## begin Source document

Macron en merde

As the boy King emerged from the voting booth, it was clear from his facial expression that he wasn’t expecting the Assembly carnage that was to follow. In the next door booth (see high heels to his left) the fragrant Brigitte was still engaged in her decision. Was she, we ask ourselves, voting for LePen?

If she was, then she was clearly far from alone: today, Marine’s Party finds itself the owner of 89 seats – whereas previously, she had just the 8.

A very clear message was sent to Macron by the French People last night: you are the President, but you aren’t Macronapoleon. The new share-out of seats in the Assembly means that Macron’s Ensemble has lost its parliamentary majority – a very rare occurrence for a Head of State in the the Fifth Republic brought about by Charles de Gaulle 64 years ago. Worse still for Manny, several of his allies and appointments suffered a particular drubbing: his Prime Minister Élisabeth Borne, came within a whisker of losing her own seat in Normandy. Macron will have to form a coalition with les Républicains, which will go down very badly with its anti-EU nationalist wing. And LePen will, of course, be in the scrum offering it more power if it allies with her. For Mme LePen is now in charge of the third biggest Party in the legislature.

What fun we shall have. But such amusement will be short-lived.

As my colleague Amy Boone is fond of remarking, “He’s nothing more than a shark’s tooth” viz, quickly replaced by the paymasters who put Macron into the Elysée in the first place.

Look at the broader situation here, and the obvious desire of the NWOs to create a perfect storm of “emergencies” as the excuse for Rule by Decree.

Food shortages, climatic peril, unsustainable welfare, galloping inflation, an angrily armed US electorate, alleged Putinesque fantasy ambitions alongside rocketing car fuel and house heat energy prices “have created a State of Emergency unsuited to democracy and liberty” will be the next insistent whore-media line….a line the citizens cross at their peril hint-hint.

## end Source document
## begin Data provided

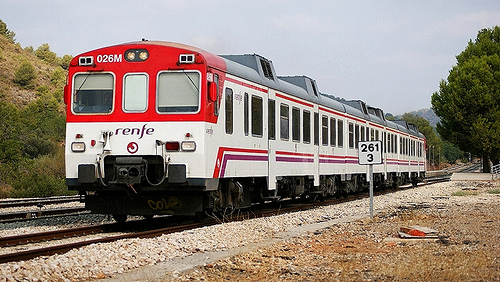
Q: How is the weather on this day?
A: It is cloudy.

## end Data provided

» **Set tasks**:
[a] In the post about Macron losing his parliamentary majority, how many Assembly seats does Marine Le Pen's party now hold?
[b] Continue the post about Macron losing his parliamentary majority, starting after its last sentence.

» **Solved problems**:
[a] 89 seats, up from 8.

[b]
There will come a point when even the most stubborn lalalah-fingers-in-ears-mask-over-eyes denialism will be overwhelmed by threats of bailiffs, repossession, cancelled school fees, unpaid rent evictions and so forth. But even then, there’ll be a need to encourage action….and hairy geography teachers marching under out-out-out banners ain’t it.

There is no longer any case at all for relying upon bureaucratic, political, media, police or judicial goodwill to defend liberty and the Rule of Law. Only refusal to comply will defeat the madmen.


My life is temporarily a process of culling, recycling – and then packing to protect the inanimate survivors. It consumes my daily existence from light until dark with only one or two breaks for reading and writing.

For it is time, as the French say to “réduire” – to downsize. I am moving to climes way beyond EUNATO, and so the dross of previous lives must be cast into the darkness of the local tip or the garden fire. I am burning millions of pulp words: 1934 Nazis, eat your hearts out.

In doing so, I am also burning the boats that brought me to where I am…but emphatically don’t want to be any more. There’s no going back: only the experience of what lies ahead in the final chapter.

Moving house is an event that brings with it tedious repetition, roller-coaster frustration, the worst side of French bureaucracy, weird discovery of the long-forgotten and yet – in the end – new awareness that leads inevitably to unexpected humour.

For example, you very probably don’t know this, but you have more combs than you ever thought possible. Combs disappear down every sofa cushion and inside pocket: they plunge to the bottom of every toilet bag and hide beneath any available pile of filing in the New Order paperless office; they creep down the tiny crevasses in car seats, and fall out of pockets into the boot.
The statistic that follows is not an exaggeration, it is an audit: I am the owner of seventeen combs. I just didn’t know it until now. If you’d told me two weeks ago I need a new comb, I’d have probably agreed.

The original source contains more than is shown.